(What is being asked) Copy, exactly and without additions, every line in the records below from the one holding "fruit bowl: none [308,159,409,231]" through the one holding "tissue box: present [17,258,152,338]", both ends included.

Available records Block Start

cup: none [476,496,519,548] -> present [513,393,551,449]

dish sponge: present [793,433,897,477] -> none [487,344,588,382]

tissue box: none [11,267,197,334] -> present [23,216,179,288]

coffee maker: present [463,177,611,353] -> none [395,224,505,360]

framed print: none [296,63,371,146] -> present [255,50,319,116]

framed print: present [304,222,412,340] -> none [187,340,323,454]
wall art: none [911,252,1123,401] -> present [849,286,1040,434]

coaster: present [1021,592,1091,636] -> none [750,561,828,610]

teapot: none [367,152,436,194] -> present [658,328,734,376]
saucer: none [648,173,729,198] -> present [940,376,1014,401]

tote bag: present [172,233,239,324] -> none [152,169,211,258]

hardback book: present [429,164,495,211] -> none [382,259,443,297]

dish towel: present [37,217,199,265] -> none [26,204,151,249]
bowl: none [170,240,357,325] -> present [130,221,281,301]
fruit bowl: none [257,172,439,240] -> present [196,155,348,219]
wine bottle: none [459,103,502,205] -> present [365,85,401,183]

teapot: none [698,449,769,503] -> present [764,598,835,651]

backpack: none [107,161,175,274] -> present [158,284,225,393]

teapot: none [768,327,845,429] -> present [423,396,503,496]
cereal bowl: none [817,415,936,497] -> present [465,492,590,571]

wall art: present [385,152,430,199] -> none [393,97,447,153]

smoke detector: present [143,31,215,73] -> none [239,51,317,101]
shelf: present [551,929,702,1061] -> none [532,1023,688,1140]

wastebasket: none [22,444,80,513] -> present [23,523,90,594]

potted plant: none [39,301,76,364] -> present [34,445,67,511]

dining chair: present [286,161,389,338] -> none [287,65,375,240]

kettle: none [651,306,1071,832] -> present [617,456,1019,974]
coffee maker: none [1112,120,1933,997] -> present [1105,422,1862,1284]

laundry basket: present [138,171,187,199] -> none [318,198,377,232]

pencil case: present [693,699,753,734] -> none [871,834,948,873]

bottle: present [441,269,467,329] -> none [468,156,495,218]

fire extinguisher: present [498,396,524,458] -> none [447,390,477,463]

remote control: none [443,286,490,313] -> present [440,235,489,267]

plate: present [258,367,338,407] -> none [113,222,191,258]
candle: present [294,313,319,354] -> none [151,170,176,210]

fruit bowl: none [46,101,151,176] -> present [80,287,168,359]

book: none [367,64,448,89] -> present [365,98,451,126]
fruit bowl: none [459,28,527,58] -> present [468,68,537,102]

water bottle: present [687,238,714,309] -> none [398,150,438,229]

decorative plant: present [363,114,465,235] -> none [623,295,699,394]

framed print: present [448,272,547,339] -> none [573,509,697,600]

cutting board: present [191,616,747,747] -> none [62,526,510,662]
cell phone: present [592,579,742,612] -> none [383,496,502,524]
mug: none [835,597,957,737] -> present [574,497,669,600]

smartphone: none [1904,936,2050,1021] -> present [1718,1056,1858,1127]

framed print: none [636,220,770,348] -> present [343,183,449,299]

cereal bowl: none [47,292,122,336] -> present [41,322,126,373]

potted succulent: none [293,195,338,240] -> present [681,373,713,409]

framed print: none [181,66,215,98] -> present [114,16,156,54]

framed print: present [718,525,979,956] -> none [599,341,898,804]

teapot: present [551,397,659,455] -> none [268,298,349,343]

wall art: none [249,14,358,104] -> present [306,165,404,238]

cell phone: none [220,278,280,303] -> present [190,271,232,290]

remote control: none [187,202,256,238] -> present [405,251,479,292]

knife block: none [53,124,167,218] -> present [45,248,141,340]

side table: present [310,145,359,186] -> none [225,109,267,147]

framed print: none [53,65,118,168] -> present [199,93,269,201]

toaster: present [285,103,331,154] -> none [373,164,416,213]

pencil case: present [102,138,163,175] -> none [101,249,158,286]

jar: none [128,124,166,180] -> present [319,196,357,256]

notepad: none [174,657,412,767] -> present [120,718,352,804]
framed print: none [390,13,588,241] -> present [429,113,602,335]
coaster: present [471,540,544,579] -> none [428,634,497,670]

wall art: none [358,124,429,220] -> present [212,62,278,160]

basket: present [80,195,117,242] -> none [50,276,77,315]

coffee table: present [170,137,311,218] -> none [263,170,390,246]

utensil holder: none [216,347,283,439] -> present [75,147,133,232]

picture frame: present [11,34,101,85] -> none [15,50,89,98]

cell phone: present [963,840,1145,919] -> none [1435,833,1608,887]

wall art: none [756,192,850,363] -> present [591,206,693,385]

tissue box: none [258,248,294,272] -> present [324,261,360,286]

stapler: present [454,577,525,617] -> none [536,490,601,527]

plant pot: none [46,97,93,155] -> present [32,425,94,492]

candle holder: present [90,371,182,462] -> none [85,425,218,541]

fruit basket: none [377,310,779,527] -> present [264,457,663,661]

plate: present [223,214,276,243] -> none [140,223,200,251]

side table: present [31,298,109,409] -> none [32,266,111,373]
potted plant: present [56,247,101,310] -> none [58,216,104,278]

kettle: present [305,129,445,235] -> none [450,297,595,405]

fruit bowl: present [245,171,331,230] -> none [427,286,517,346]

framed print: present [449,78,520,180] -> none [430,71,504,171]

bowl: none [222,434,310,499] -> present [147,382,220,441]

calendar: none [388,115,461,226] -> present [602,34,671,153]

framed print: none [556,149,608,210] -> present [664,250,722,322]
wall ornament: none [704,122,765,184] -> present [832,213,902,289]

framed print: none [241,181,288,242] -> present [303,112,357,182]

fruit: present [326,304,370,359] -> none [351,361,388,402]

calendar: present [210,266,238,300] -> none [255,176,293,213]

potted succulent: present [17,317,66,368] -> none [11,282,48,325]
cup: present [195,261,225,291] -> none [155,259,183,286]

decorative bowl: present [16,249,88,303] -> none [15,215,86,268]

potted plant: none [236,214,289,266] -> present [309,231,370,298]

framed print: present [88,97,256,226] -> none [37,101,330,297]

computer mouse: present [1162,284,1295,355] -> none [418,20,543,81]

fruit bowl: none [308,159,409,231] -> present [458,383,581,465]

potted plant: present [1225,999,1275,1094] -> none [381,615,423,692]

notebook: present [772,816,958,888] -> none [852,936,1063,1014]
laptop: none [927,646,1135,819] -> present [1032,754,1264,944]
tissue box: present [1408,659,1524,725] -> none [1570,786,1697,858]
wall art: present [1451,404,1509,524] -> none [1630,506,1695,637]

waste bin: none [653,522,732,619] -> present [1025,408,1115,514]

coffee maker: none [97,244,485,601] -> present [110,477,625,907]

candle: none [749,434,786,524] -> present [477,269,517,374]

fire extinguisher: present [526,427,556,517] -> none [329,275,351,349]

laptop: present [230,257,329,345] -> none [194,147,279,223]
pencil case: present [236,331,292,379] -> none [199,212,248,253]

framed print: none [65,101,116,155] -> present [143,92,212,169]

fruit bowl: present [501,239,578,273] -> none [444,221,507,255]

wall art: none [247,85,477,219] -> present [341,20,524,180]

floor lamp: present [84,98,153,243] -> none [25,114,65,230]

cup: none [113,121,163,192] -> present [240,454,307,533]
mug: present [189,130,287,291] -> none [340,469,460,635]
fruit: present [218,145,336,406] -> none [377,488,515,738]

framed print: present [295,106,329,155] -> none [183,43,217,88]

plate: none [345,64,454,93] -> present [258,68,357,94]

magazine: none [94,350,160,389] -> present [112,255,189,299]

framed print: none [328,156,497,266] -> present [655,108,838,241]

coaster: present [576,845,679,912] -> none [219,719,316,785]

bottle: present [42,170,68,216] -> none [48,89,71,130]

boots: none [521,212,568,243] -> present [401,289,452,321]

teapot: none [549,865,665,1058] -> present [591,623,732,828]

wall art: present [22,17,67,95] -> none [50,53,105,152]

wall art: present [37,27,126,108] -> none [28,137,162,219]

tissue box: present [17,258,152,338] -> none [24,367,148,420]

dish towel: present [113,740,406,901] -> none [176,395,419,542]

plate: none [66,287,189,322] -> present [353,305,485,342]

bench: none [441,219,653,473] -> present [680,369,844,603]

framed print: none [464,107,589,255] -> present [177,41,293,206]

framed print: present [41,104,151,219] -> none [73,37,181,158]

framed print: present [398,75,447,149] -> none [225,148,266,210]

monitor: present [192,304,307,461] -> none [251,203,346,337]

Available records Block End

(Result)
fruit bowl: none [308,159,409,231] -> present [458,383,581,465]

potted plant: present [1225,999,1275,1094] -> none [381,615,423,692]

notebook: present [772,816,958,888] -> none [852,936,1063,1014]
laptop: none [927,646,1135,819] -> present [1032,754,1264,944]
tissue box: present [1408,659,1524,725] -> none [1570,786,1697,858]
wall art: present [1451,404,1509,524] -> none [1630,506,1695,637]

waste bin: none [653,522,732,619] -> present [1025,408,1115,514]

coffee maker: none [97,244,485,601] -> present [110,477,625,907]

candle: none [749,434,786,524] -> present [477,269,517,374]

fire extinguisher: present [526,427,556,517] -> none [329,275,351,349]

laptop: present [230,257,329,345] -> none [194,147,279,223]
pencil case: present [236,331,292,379] -> none [199,212,248,253]

framed print: none [65,101,116,155] -> present [143,92,212,169]

fruit bowl: present [501,239,578,273] -> none [444,221,507,255]

wall art: none [247,85,477,219] -> present [341,20,524,180]

floor lamp: present [84,98,153,243] -> none [25,114,65,230]

cup: none [113,121,163,192] -> present [240,454,307,533]
mug: present [189,130,287,291] -> none [340,469,460,635]
fruit: present [218,145,336,406] -> none [377,488,515,738]

framed print: present [295,106,329,155] -> none [183,43,217,88]

plate: none [345,64,454,93] -> present [258,68,357,94]

magazine: none [94,350,160,389] -> present [112,255,189,299]

framed print: none [328,156,497,266] -> present [655,108,838,241]

coaster: present [576,845,679,912] -> none [219,719,316,785]

bottle: present [42,170,68,216] -> none [48,89,71,130]

boots: none [521,212,568,243] -> present [401,289,452,321]

teapot: none [549,865,665,1058] -> present [591,623,732,828]

wall art: present [22,17,67,95] -> none [50,53,105,152]

wall art: present [37,27,126,108] -> none [28,137,162,219]

tissue box: present [17,258,152,338] -> none [24,367,148,420]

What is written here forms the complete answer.